Hello,

I’m getting a Json mapping exception errors when trying to use any cluster 
map/reduce operations on Zeppelin with Apache Spark, running on Mesos. Could 
somebody provide guidance? I feel my configuration is correct according to 
documentation I’ve read, and I can’t seem to figure out why the reduce commands 
are failing. 

Here are three (Scala) commands I tried in a fresh Zeppelin notebook, the first 
two work fine and the third fails:

> sc.getConf.getAll
res0: Array[(String, String)] = 
Array((spark.submit.pyArchives,pyspark.zip:py4j-0.8.2.1-src.zip), 
(spark.home,/cluster/spark), (spark.executor.memory,512m), 
(spark.files,file:/cluster/spark/python/lib/pyspark.zip,file:/cluster/spark/python/lib/py4j-0.8.2.1-src.zip),
 (spark.repl.class.uri,http://<IP_HIDDEN>:<PORT_HIDDEN>), (args,""), 
(zeppelin.spark.concurrentSQL,false), 
(spark.fileserver.uri,http://<IP_HIDDEN>:<PORT_HIDDEN>), 
(zeppelin.pyspark.python,python), (spark.scheduler.mode,FAIR), 
(zeppelin.spark.maxResult,1000), (spark.executor.id,driver), 
(spark.driver.port,<PORT_HIDDEN>), (zeppelin.dep.localrepo,local-repo), 
(spark.app.id,20151007-143704-2255525248-5050-29909-0013), 
(spark.externalBlockStore.folderName,spark-e7edd394-1618-4c18-b76d-9...

### Activity 1
In the forum post, what is Spark running on?
The forum post and the records have nothing to do with each other.

### Supplied material

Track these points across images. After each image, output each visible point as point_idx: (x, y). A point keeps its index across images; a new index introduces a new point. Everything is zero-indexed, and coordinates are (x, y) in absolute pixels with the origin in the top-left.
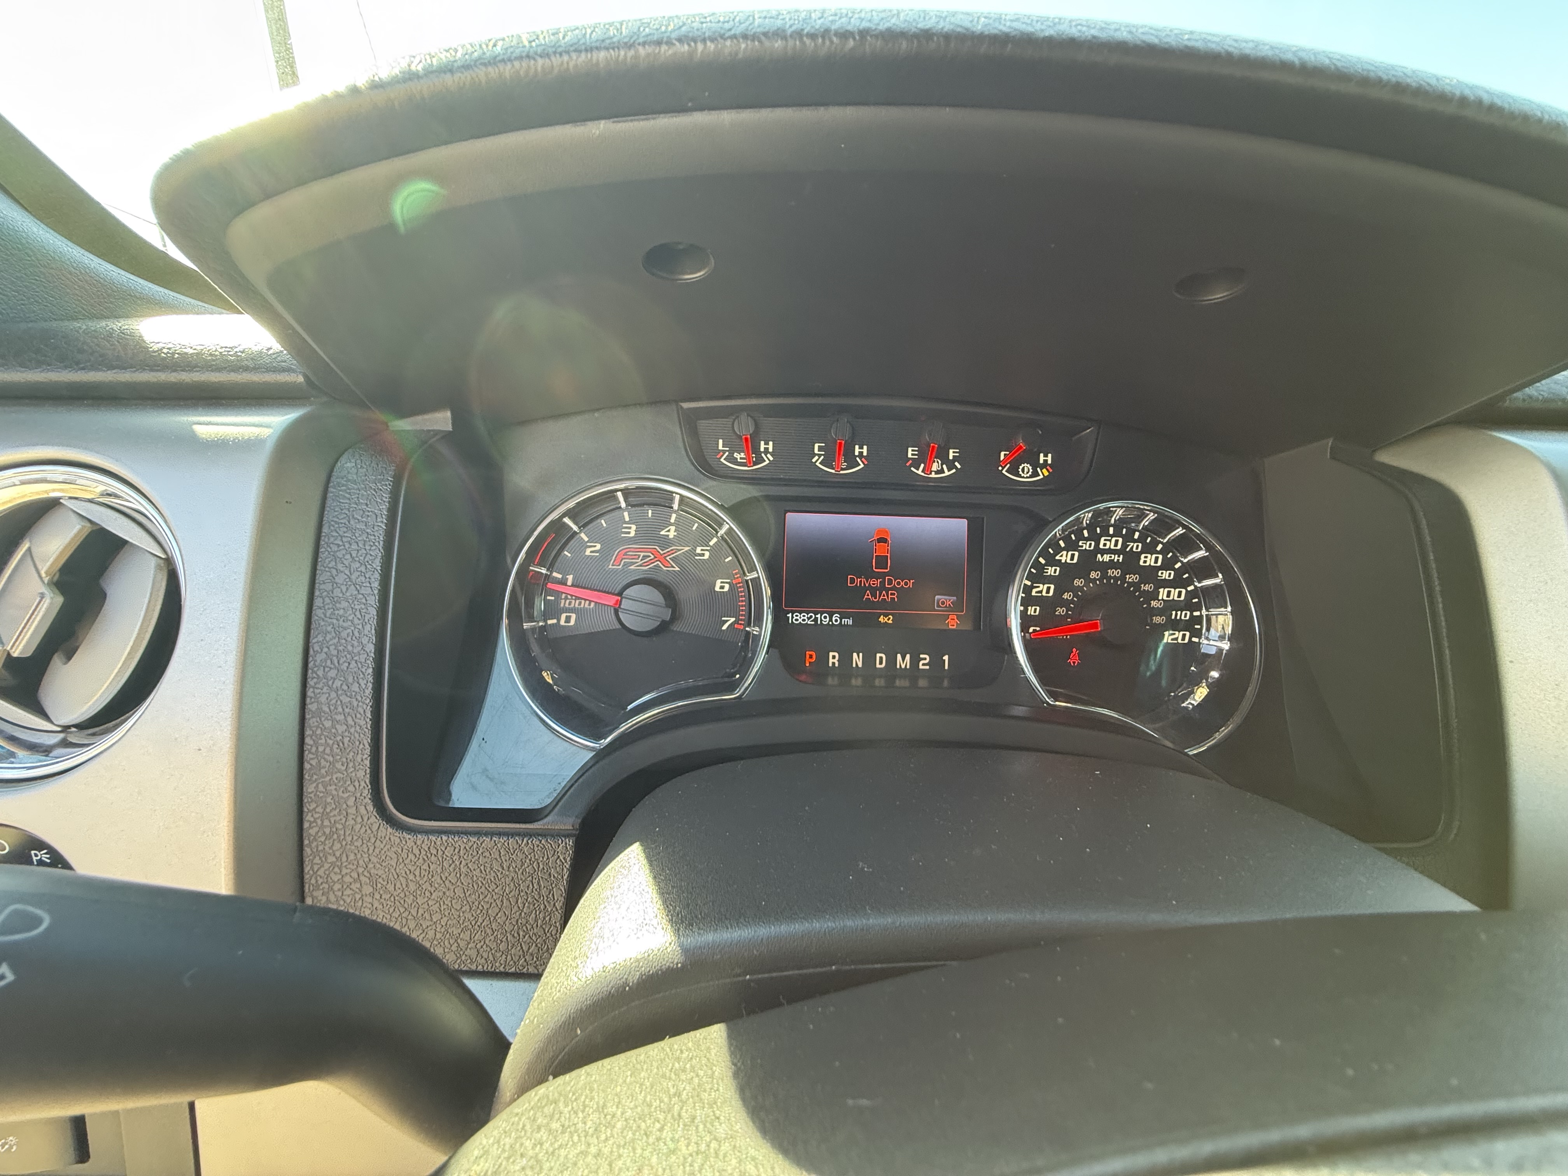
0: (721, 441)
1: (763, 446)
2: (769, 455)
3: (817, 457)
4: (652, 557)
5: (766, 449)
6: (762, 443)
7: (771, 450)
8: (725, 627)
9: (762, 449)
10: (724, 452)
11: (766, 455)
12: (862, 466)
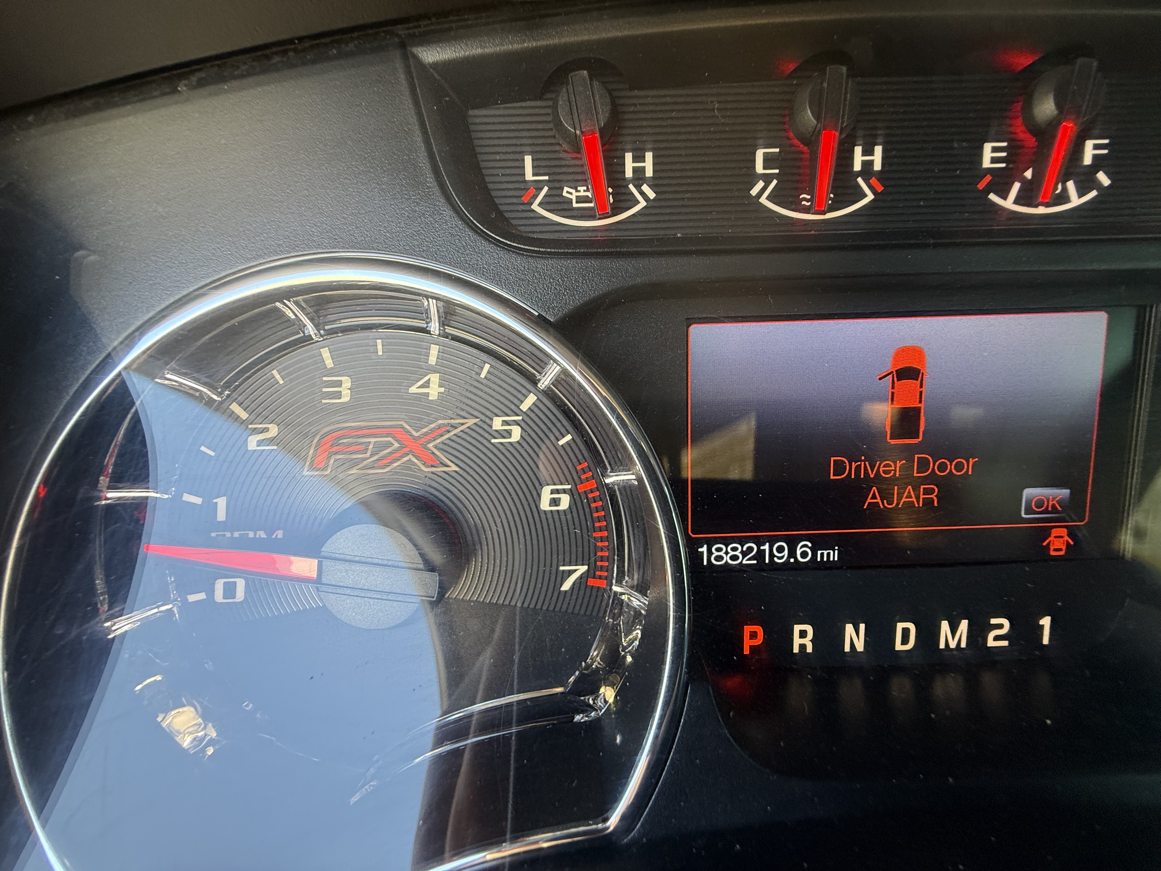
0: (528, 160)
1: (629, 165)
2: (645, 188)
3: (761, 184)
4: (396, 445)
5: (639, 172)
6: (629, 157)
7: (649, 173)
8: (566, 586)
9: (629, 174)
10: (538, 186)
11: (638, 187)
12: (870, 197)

### Activity 2
Rewrite the records above with "top-left" changed to "upper-left" and everything else left as it is. Omit the pictures.

### Answer area 1
Mesos.

### Answer area 2
Track these points across images. After each image, output each visible point as point_idx: (x, y). A point keeps its index across images; a new index introduces a new point. Everything is zero-indexed, and coordinates are (x, y) in absolute pixels with the origin in the upper-left.
0: (721, 441)
1: (763, 446)
2: (769, 455)
3: (817, 457)
4: (652, 557)
5: (766, 449)
6: (762, 443)
7: (771, 450)
8: (725, 627)
9: (762, 449)
10: (724, 452)
11: (766, 455)
12: (862, 466)
0: (528, 160)
1: (629, 165)
2: (645, 188)
3: (761, 184)
4: (396, 445)
5: (639, 172)
6: (629, 157)
7: (649, 173)
8: (566, 586)
9: (629, 174)
10: (538, 186)
11: (638, 187)
12: (870, 197)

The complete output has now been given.